L'Azerbaijan usa anche le piattaforme internazionali, le Aule dei Parlamenti dei vari Paesi per veicolare la sua retorica e la sua propaganda antiarmene, cosa che non favorisce assolutamente la soluzione pacifica del conflitto del Nagorno Karabakh. L'unico formato che ha pieno mandato a livello internazionale di occuparsi della soluzione del conflitto del Karabakh, è la copresidenza del gruppo di Minsk dell'Osce, in base ai tre principi del diritto internazionale: il non ricorso alla minaccia o all'uso della forza, l'integrità territoriale e il diritto all'autodeterminazione dei popoli.

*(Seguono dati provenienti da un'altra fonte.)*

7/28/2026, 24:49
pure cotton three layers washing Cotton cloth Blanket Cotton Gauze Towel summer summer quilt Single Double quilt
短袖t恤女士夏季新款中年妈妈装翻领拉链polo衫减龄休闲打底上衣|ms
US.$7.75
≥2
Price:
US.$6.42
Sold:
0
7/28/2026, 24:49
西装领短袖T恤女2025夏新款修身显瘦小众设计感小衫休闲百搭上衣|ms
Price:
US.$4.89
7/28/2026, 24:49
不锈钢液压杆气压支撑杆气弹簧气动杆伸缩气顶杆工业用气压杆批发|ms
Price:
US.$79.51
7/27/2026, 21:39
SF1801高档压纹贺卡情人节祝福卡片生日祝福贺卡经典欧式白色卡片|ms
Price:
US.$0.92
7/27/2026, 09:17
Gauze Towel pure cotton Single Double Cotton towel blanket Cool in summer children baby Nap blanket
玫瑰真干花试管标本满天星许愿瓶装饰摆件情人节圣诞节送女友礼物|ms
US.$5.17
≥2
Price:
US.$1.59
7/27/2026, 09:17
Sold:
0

I copresidenti del gruppo di Minsk dell'Osce sottolineano costantemente la necessità di adottare delle misure per stabilire una fiducia reciproca, di mettere fine alla propaganda a livello statale che semina odio e ostilità tra i popoli e alla retorica belligerante. Per poter instaurare la sicurezza, la pace e la stabilità nella regione è importante innanzitutto educare le popolazioni alla pace e non alla guerra.